MALEINSPIRE.id – Di era media sosial yang serba terbuka, banyak orang secara tidak sadar memiliki kebiasaan mengecek ulang unggahan mereka sendiri.
Perilaku ini dikenal dengan istilah self-stalking.
Meski terlihat sepele, ternyata kebiasaan ini menyimpan makna psikologis yang menarik.
Apakah sekadar bentuk refleksi diri atau justru pertanda adanya gangguan emosional?
Wajar tapi perlu disadari tujuannya
Menurut psikolog Danti Wulan Manunggal, self-stalking sebenarnya merupakan perilaku yang cukup umum di zaman sekarang.
“Self-stalking itu wajar selama tujuannya jelas dan tidak dilakukan secara berlebihan,” ujar Danti.
Misalnya, seseorang mungkin hanya ingin memastikan tampilan story-nya rapi, ingin melihat respons orang lain, atau merasa puas dengan hasil unggahan.
Namun, jika kebiasaan ini dilakukan secara terus-menerus dan terlalu bergantung pada umpan balik dari media sosial, bisa muncul dampak negatif terhadap kesehatan mental.
“Ketika seseorang mulai menggantungkan rasa percaya diri pada respons orang lain di media sosial, itu bisa mengikis rasa percaya diri yang seharusnya tumbuh dari dalam diri,” tutur dia.
Oleh sebab itu, meski self-stalking biasa terjadi, penting bagi individu untuk tetap menjaga keseimbangan dan kesadaran diri.
Bisa menandakan gangguan psikologis
Psikolog di Universitas Katolik Soegijapranata Semarang, Christin Wibowo, juga menilai bahwa melihat ulang story sendiri bukanlah hal yang langsung mengarah ke gangguan psikologis.
“Kalau hanya ingin mengecek caption, memastikan tampilannya bagus, atau merasa senang karena banyak yang respons, itu masih wajar,” katanya.
Namun, Christin menekankan bahwa penting untuk menyadari batasannya.
Jika kebiasaan ini menyita banyak waktu, mengganggu aktivitas sehari-hari, atau menjadi bentuk pelarian dari kenyataan, maka patut diwaspadai.

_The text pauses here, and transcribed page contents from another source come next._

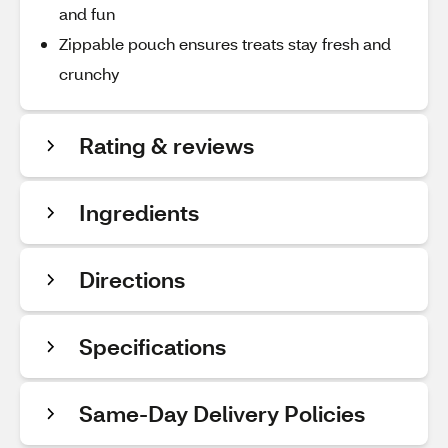
and fun
Zippable pouch ensures treats stay fresh and
crunchy
Rating & reviews
Ingredients
Directions
Specifications
Same-Day Delivery Policies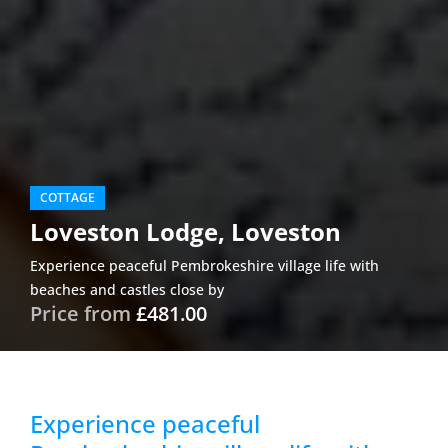
COTTAGE
Loveston Lodge, Loveston
Experience peaceful Pembrokeshire village life with
beaches and castles close by
Price from
£481.00
Experience peaceful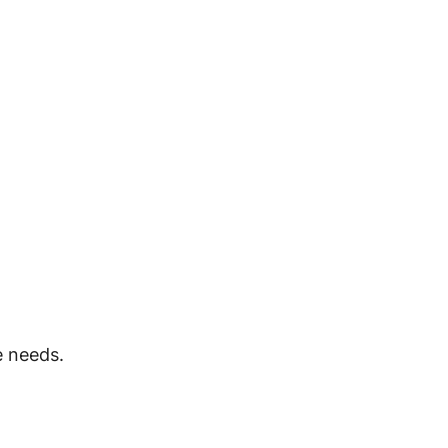
e needs.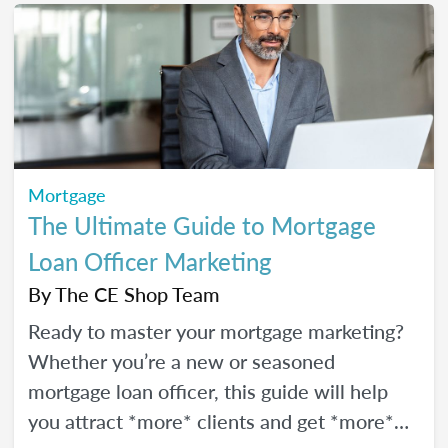
Mortgage
The Ultimate Guide to Mortgage
Loan Officer Marketing
By
The CE Shop Team
Ready to master your mortgage marketing?
Whether you’re a new or seasoned
mortgage loan officer, this guide will help
you attract *more* clients and get *more*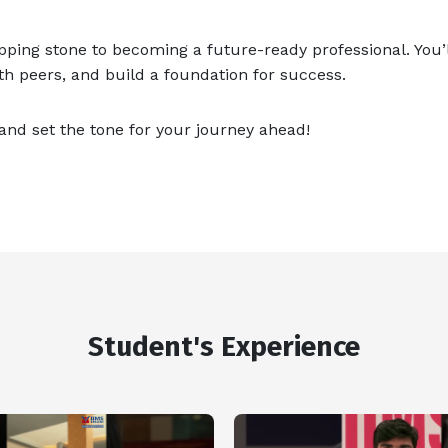
tepping stone to becoming a future-ready professional. You’l
ith peers, and build a foundation for success.
nd set the tone for your journey ahead!
Student's Experience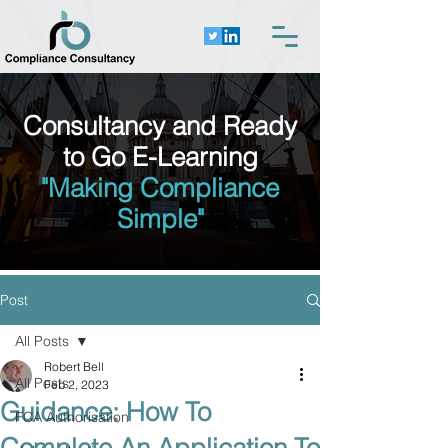
Consultancy and Ready
to Go E-Learning
"Making Compliance
Simple"
Post
All Posts
Robert Bell
All Posts
Feb 2, 2023
Guidance: How To
FCA Authorisation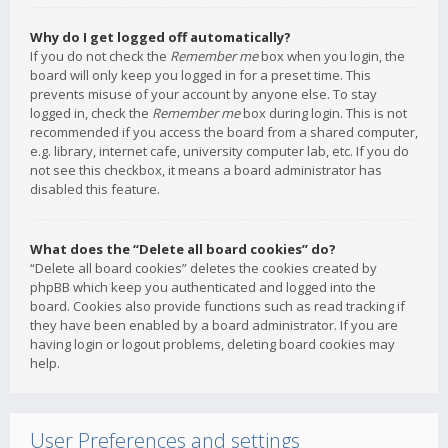
Why do I get logged off automatically?
If you do not check the
Remember me
box when you login, the
board will only keep you logged in for a preset time. This
prevents misuse of your account by anyone else. To stay
logged in, check the
Remember me
box during login. This is not
recommended if you access the board from a shared computer,
e.g. library, internet cafe, university computer lab, etc. If you do
not see this checkbox, it means a board administrator has
disabled this feature.
What does the “Delete all board cookies” do?
“Delete all board cookies” deletes the cookies created by
phpBB which keep you authenticated and logged into the
board. Cookies also provide functions such as read tracking if
they have been enabled by a board administrator. If you are
having login or logout problems, deleting board cookies may
help.
User Preferences and settings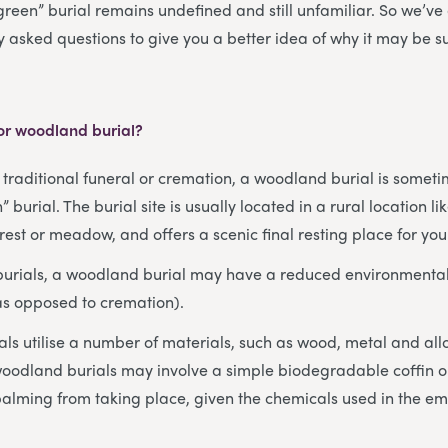
green” burial remains undefined and still unfamiliar. So we’v
y asked questions to give you a better idea of why it may be s
 or woodland burial?
a traditional funeral or cremation, a woodland burial is someti
” burial. The burial site is usually located in a rural location l
est or meadow, and offers a scenic final resting place for you
 burials, a woodland burial may have a reduced environmental
as opposed to cremation).
als utilise a number of materials, such as wood, metal and a
oodland burials may involve a simple biodegradable coffin or
alming from taking place, given the chemicals used in the e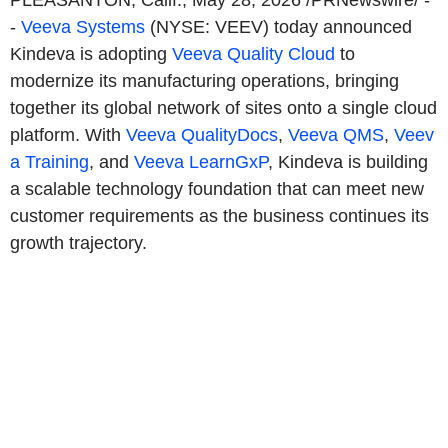
PLEASANTON, Calif.
,
May 28, 2026
/PRNewswire/ -
-
Veeva Systems
(NYSE: VEEV) today announced
Kindeva is adopting
Veeva Quality Cloud
to
modernize its manufacturing operations, bringing
together its global network of sites onto a single cloud
platform. With
Veeva QualityDocs
,
Veeva QMS
,
Veev
a Training
, and
Veeva LearnGxP
, Kindeva is building
a scalable technology foundation that can meet new
customer requirements as the business continues its
growth trajectory.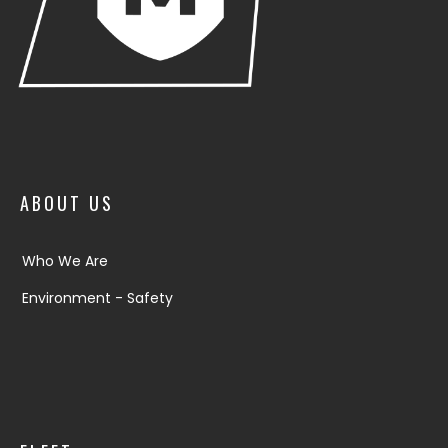
ABOUT US
Who We Are
Environment - Safety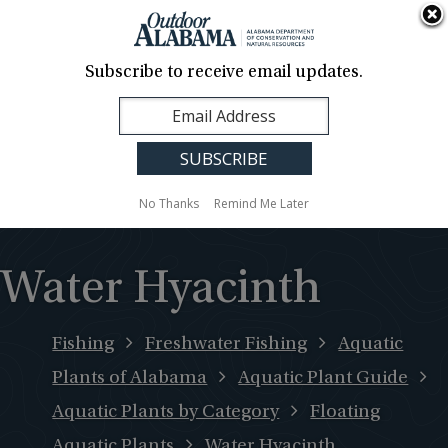
About Us
Contact Us
Media
News
Events
Careers
Translation
Sign Up
Subscribe to receive email updates.
Outdoor
MENU
Alabama
No Thanks
Remind Me Later
Water Hyacinth
Fishing
Freshwater Fishing
Aquatic
Plants of Alabama
Aquatic Plant Guide
Aquatic Plants by Category
Floating
Aquatic Plants
Water Hyacinth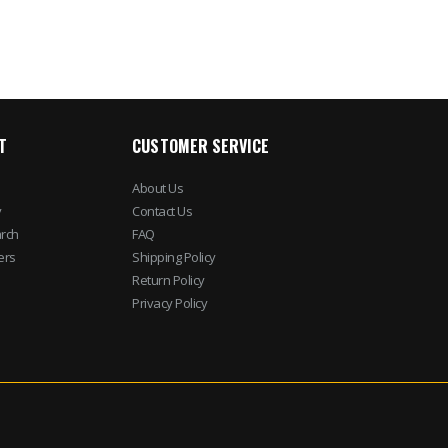
T
CUSTOMER SERVICE
About Us
y
Contact Us
rch
FAQ
ers
Shipping Policy
Return Policy
Privacy Policy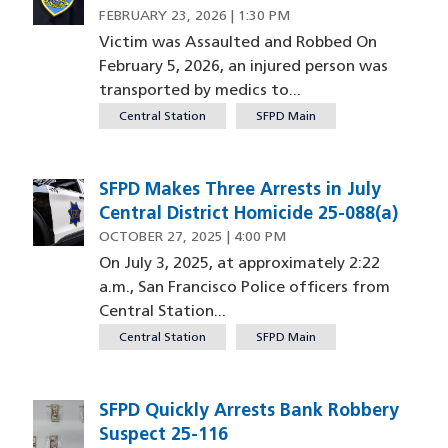
FEBRUARY 23, 2026 | 1:30 PM
Victim was Assaulted and Robbed On
February 5, 2026, an injured person was
transported by medics to...
Central Station
SFPD Main
SFPD Makes Three Arrests in July
Image
Central District Homicide 25-088(a)
OCTOBER 27, 2025 | 4:00 PM
On July 3, 2025, at approximately 2:22
a.m., San Francisco Police officers from
Central Station...
Central Station
SFPD Main
SFPD Quickly Arrests Bank Robbery
Image
Suspect 25-116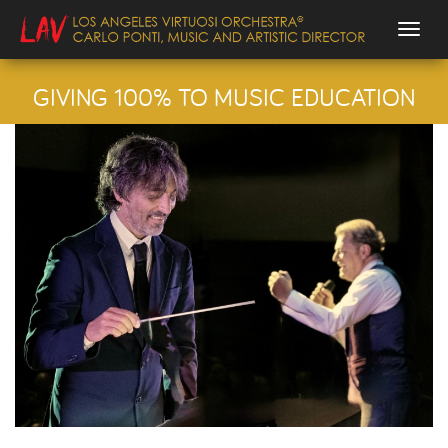
Togg
GIVING 100% TO MUSIC EDUCATION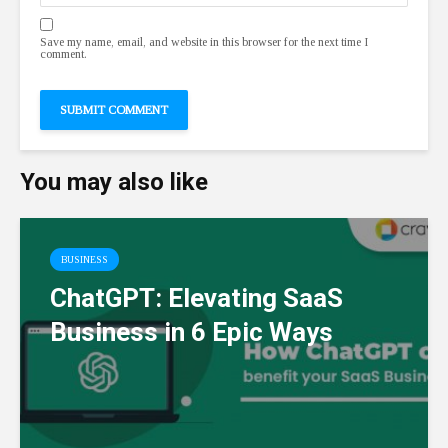
Save my name, email, and website in this browser for the next time I
comment.
You may also like
BUSINESS
ChatGPT: Elevating SaaS
Business in 6 Epic Ways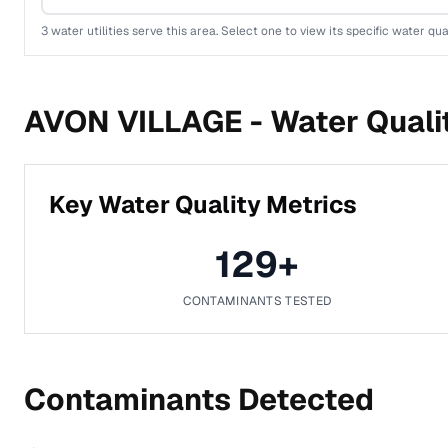
3
water utilities serve this area. Select one to view its specific water qua
AVON VILLAGE -
Water Quali
Key Water Quality Metrics
129
+
CONTAMINANTS TESTED
Contaminants Detected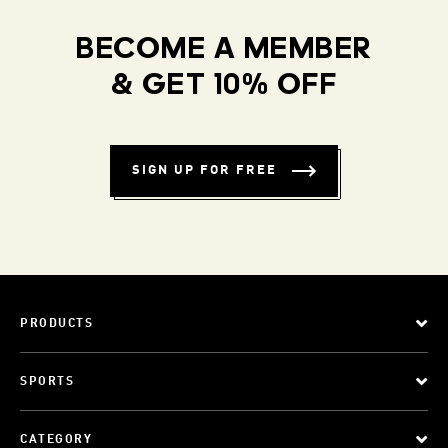
BECOME A MEMBER
& GET 10% OFF
SIGN UP FOR FREE
PRODUCTS
SPORTS
CATEGORY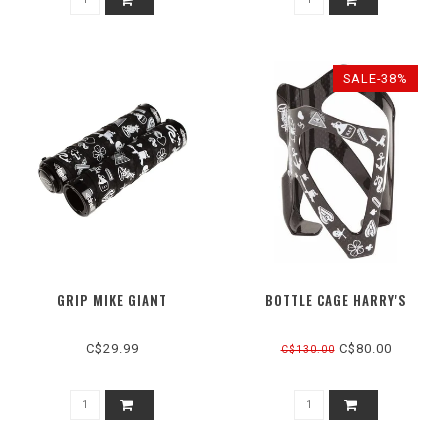
SALE-38%
GRIP MIKE GIANT
BOTTLE CAGE HARRY'S
C$29.99
C$80.00
C$130.00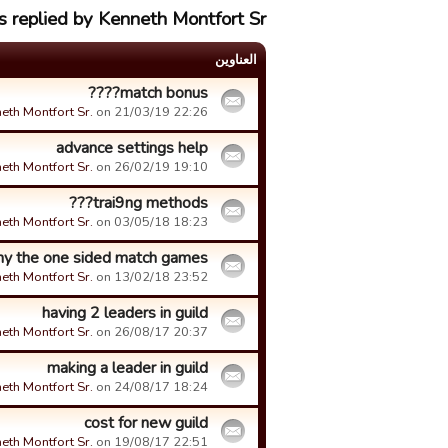
s replied by Kenneth Montfort Sr.
العناوین
match bonus????
eth Montfort Sr.
on 21/03/19 22:26.
advance settings help
eth Montfort Sr.
on 26/02/19 19:10.
trai9ng methods???
eth Montfort Sr.
on 03/05/18 18:23.
y the one sided match games
eth Montfort Sr.
on 13/02/18 23:52.
having 2 leaders in guild
eth Montfort Sr.
on 26/08/17 20:37.
making a leader in guild
eth Montfort Sr.
on 24/08/17 18:24.
cost for new guild
eth Montfort Sr.
on 19/08/17 22:51.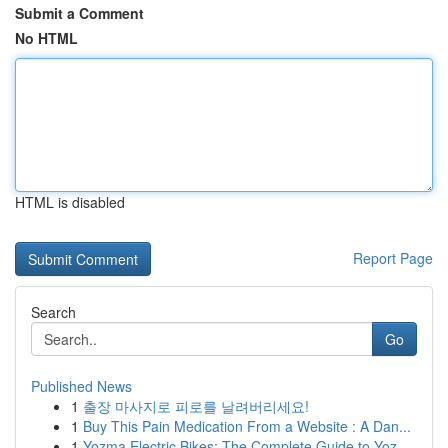
Submit a Comment
No HTML
HTML is disabled
Report Page
Search
Go
Published News
1
출장 마사지로 피로를 날려버리세요!
1
Buy This Pain Medication From a Website : A Dan...
1
Yozma Electric Bikes: The Complete Guide to Yoz...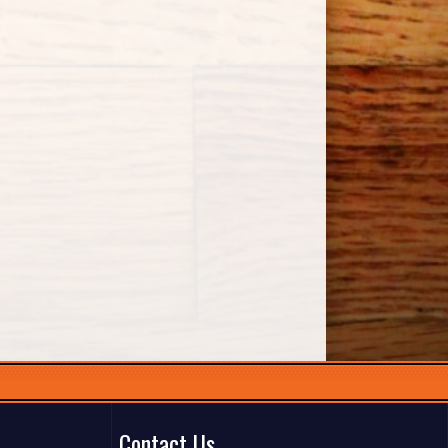
Contact Us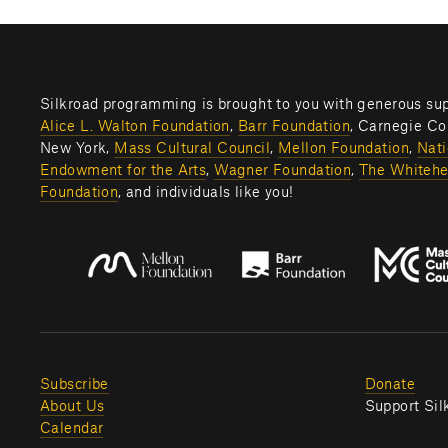
Alice L. Walton Foundation
, 
Barr Foundation
, Carnegie Cor
New York, 
Mass Cultural Council
, 
Mellon Foundation
, 
Nati
Endowment for the Arts
, 
Wagner Foundation
, 
The Whitehe
Foundation
, and individuals like you! 
Subscribe
Donate
About Us
Support Sil
Calendar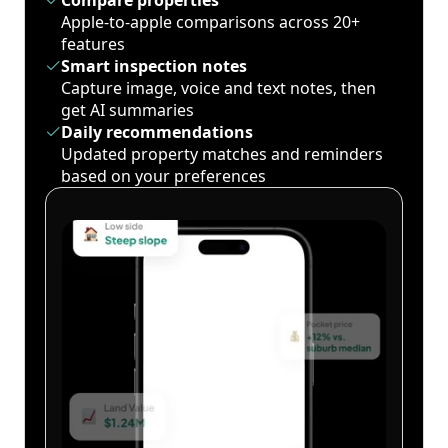
Compare properties
Apple-to-apple comparisons across 20+
features
Smart inspection notes
Capture image, voice and text notes, then
get AI summaries
Daily recommendations
Updated property matches and reminders
based on your preferences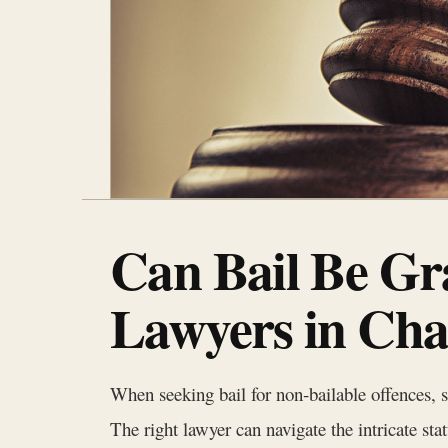
Can Bail Be Gr
Lawyers in Cha
When seeking bail for non‑bailable offences, 
The right lawyer can navigate the intricate st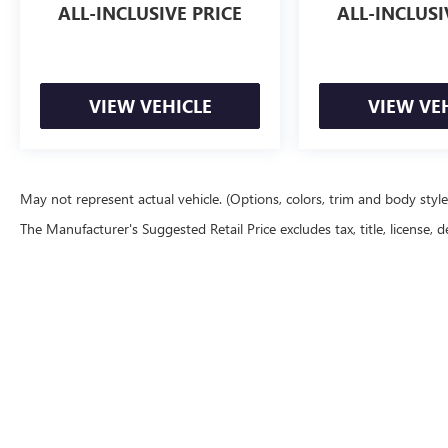
CREDIT!
ALL-INCLUSIVE PRICE
ALL-INCLUSI
VIEW VEHICLE
VIEW VE
May not represent actual vehicle. (Options, colors, trim and body styl
The Manufacturer's Suggested Retail Price excludes tax, title, license, d
Although every reasonable effort has been made to ensure the accu
are presented to the user "as is" without warranty of any kind, eith
equipment added by the dealer or the purchaser will increase the o
our location within a reasonable date from the time of your reque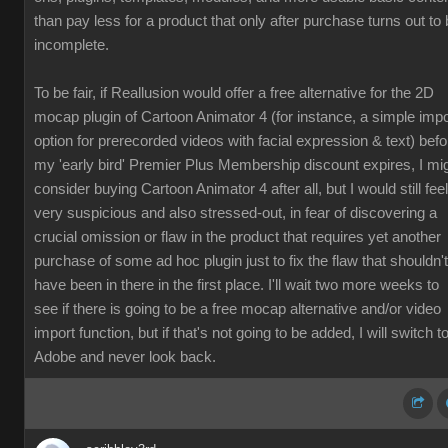
than pay less for a product that only after purchase turns out to
incomplete.
To be fair, if Reallusion would offer a free alternative for the 2D
mocap plugin of Cartoon Animator 4 (for instance, a simple impo
option for prerecorded videos with facial expression & text) befo
my 'early bird' Premier Plus Membership discount expires, I mi
consider buying Cartoon Animator 4 after all, but I would still feel
very suspicious and also stressed-out, in fear of discovering a
crucial omission or flaw in the product that requires yet another
purchase of some ad hoc plugin just to fix the flaw that shouldn't
have been in there in the first place. I'll wait two more weeks to
see if there is going to be a free mocap alternative and/or video
import function, but if that's not going to be added, I will switch t
Adobe and never look back.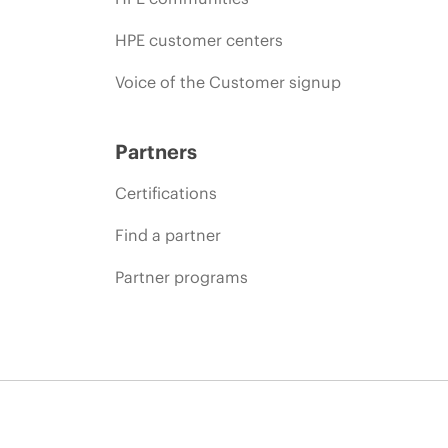
HPE customer centers
Voice of the Customer signup
Partners
Certifications
Find a partner
Partner programs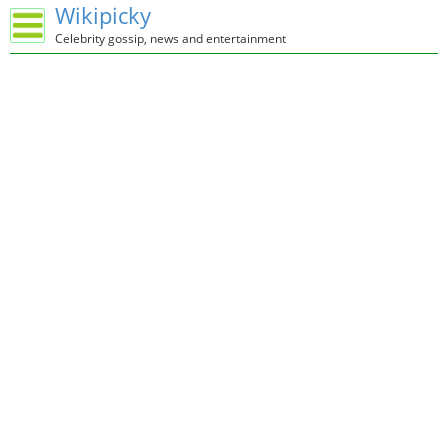
Wikipicky
Celebrity gossip, news and entertainment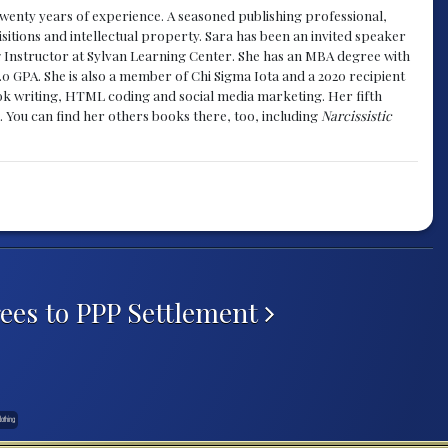
y twenty years of experience. A seasoned publishing professional,
sitions and intellectual property. Sara has been an invited speaker
g Instructor at Sylvan Learning Center. She has an MBA degree with
.0 GPA. She is also a member of Chi Sigma Iota and a 2020 recipient
 book writing, HTML coding and social media marketing. Her fifth
. You can find her others books there, too, including
Narcissistic
ees to PPP Settlement
othing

“Misalnya sampai lupa pekerjaan atau kewajiban karena terlalu sibuk memantau story sendiri, itu bukan lagi biasa, tapi menjadi bentuk coping (mengatasi stres) yang kurang sehat,” imbuhnya.
Jika kebiasaan ini berlangsung terus-menerus dan intensitasnya tinggi, bisa saja terkait dengan kondisi psikologis tertentu.
“Bisa jadi ada indikasi gangguan kepribadian seperti borderline personality disorder (BPD), histrionic personality disorder (HPD), atau bahkan narcissistic personality disorder (NPD).”
Cara paling sederhana untuk mengevaluasi, menurut Christin, adalah melihat dampaknya terhadap rutinitas harian.
“Kalau hidup sehari-hari tetap lancar, tidak mengganggu hubungan sosial atau pekerjaan, itu masih dalam batas normal. Tapi kalau mulai kacau, bisa jadi itu pelarian dari tekanan yang belum disadari,” ucap dia.